Rechtspraak
Uitspraakdatum
29-09-2025
ECLI
ECLI:NL:TAHVD:2025:183
Zaaknummer
250237
Inhoudsindicatie
Beklag artikel 13 advocatenwet ongegrond. Klaagster wenst aanwijzing van een advocaat om cassatieberoep in te stellen tegen een arrest van het gerechtshof Amsterdam van 1 juli 2025. Op de dag voordat de cassatietermijn verstreek, op 8 juli 2025, heeft klaagster aan de deken om aanwijzing van een advocaat verzocht. Dit verzoek is afgewezen omdat de termijn om een advocaat aan te wijzen te kort was. De termijn om cassatie in te stellen zou verstrijken op 9 juli 2025 en de deken kon geen advocaat vinden die dezelfde dag een rechtsmiddel zou kunnen aanwenden. Dit betekent dat klaagsters doel – een rechtsmiddel instellen – niet meer kon worden bereikt, zodat aanwijzing van een advocaat voor dat doel zinloos was geworden.
Uitspraak
Beslissing van 29 september 2025 in de zaak 250237 naar aanleiding van het beklag op grond van artikel 13 Advocatenwet van:
klaagster tegen: de deken
1 DE PROCEDURE
Bij de deken 1.1 Klaagster heeft op 9 juli 2025 bij de deken een verzoek ingediend tot aanwijzing van een advocaat als bedoeld in artikel 13 lid 1 Advocatenwet.

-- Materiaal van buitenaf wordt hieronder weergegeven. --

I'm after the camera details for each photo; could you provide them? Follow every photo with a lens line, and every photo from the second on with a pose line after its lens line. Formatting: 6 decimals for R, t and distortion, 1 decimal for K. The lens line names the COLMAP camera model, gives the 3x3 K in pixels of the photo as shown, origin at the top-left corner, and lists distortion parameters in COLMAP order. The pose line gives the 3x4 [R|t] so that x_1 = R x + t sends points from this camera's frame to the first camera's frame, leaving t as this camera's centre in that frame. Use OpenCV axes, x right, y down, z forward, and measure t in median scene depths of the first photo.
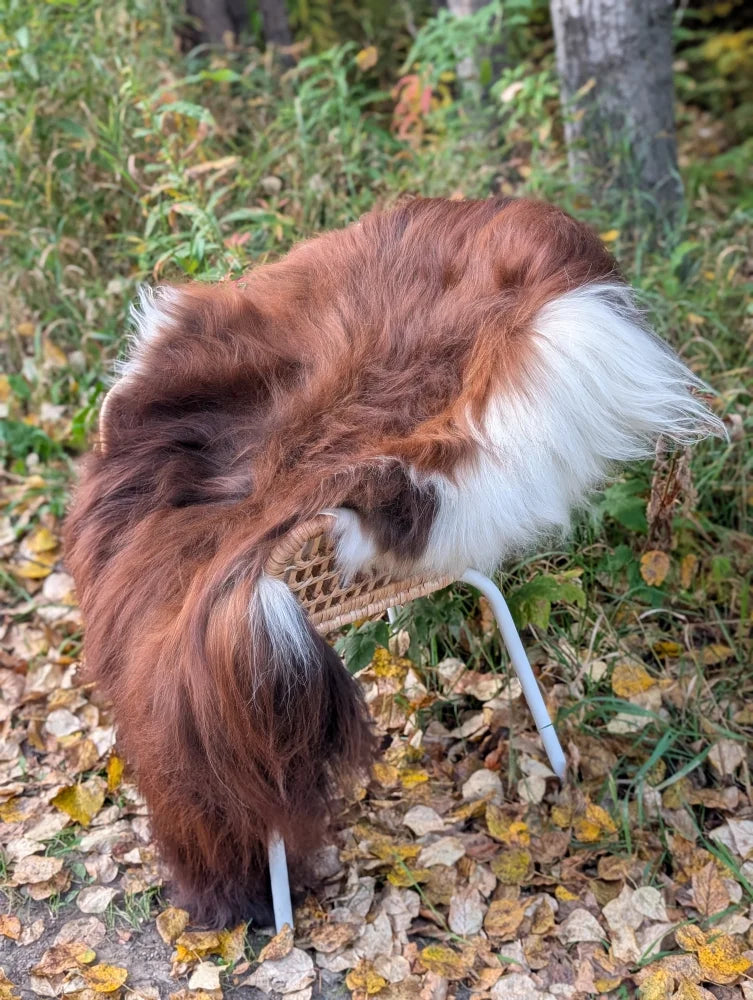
lens RADIAL K [[1404.1, 0, 376.5], [0, 1404.1, 500.0], [0, 0, 1]] dist [0.203305, -0.774011]
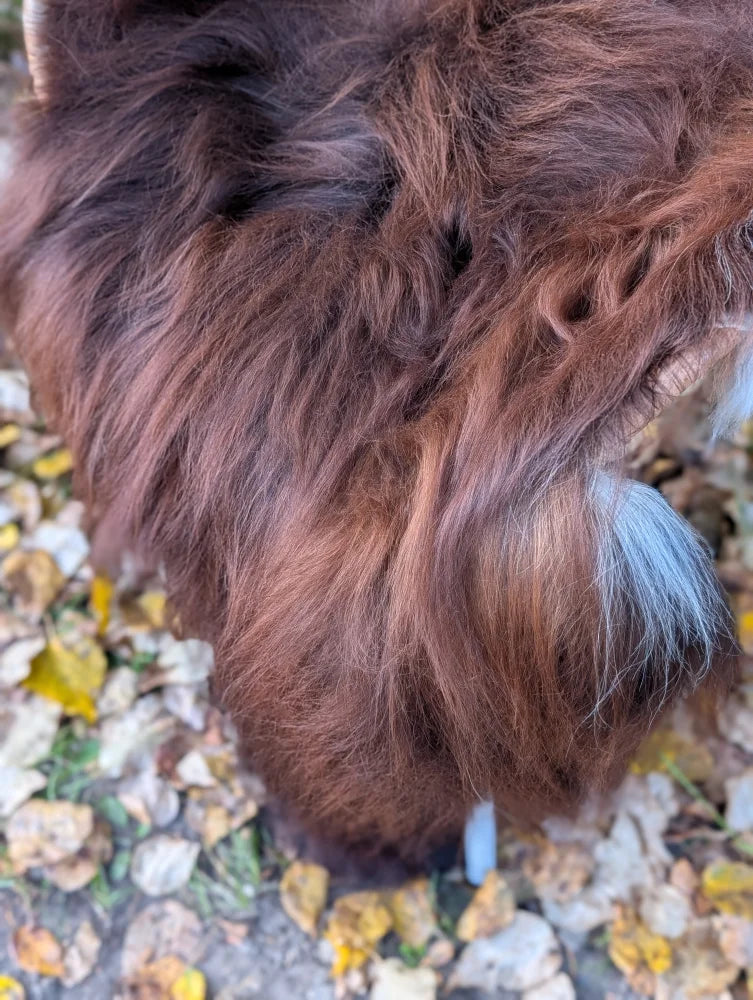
lens RADIAL K [[1411.9, 0, 388.3], [0, 1411.9, 501.3], [0, 0, 1]] dist [0.216581, -0.827980]
pose [[0.966443, -0.143643, 0.212965, -0.207358], [0.038159, 0.900124, 0.433958, -0.121369], [-0.254030, -0.411270, 0.875400, 0.488900]]
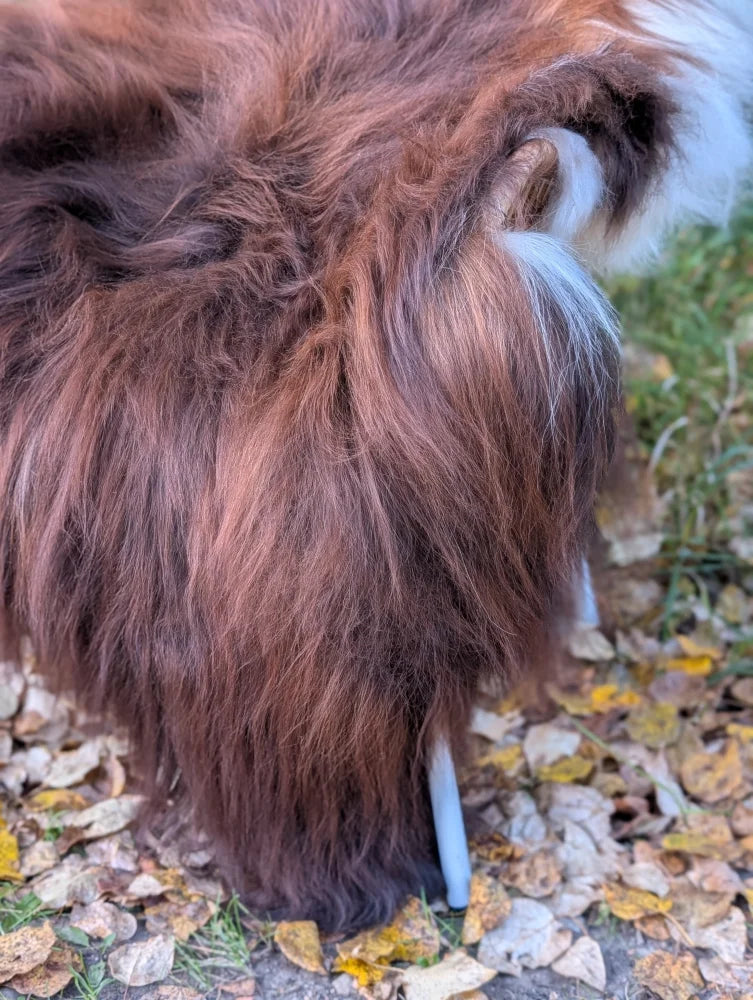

1.2 De deken heeft dit verzoek afgewezen met de beslissing van 9 juli 2025. De deken heeft aan de afwijzende beslissing ten grondslag gelegd dat de tijd te kort is om een advocaat aan te wijzen.
Bij het hof 1.3 Klaagster heeft op 10 juli 2025 een beklag tegen de beslissing van de deken ingediend bij het Hof van Discipline (hierna: het hof).
1.4 Verder bevat het dossier: - het verweer van de deken
1.5 Het hof heeft het verzoek in raadkamer behandeld op basis van de stukken uit het dossier.
2 FEITEN
Het hof stelt de volgende feiten vast.
2.1 Het gerechtshof Amsterdam, afdeling civiel recht en belastingrecht, heeft op 1 juli 2025 een arrest gewezen inzake een hoger beroep van klaagster. Klaagster is in hoger beroep gekomen van een vonnis van de rechtbank Amsterdam, waarbij de rechtbank de schuldsaneringsregeling van klaagster tussentijds heeft beëindigd. Het gerechtshof heeft klaagster niet-ontvankelijk verklaard in haar hoger beroep. Van dit arrest kan gedurende acht dagen na de dag van de uitspraak beroep in cassatie worden ingesteld. 2.2 Op 9 juli 2025 aan het eind van de ochtend heeft klaagster telefonisch contact opgenomen met het bureau van de Orde van Advocaten Amsterdam met het verzoek om een advocaat aan te wijzen die op dezelfde dag cassatie voor haar zou willen instellen.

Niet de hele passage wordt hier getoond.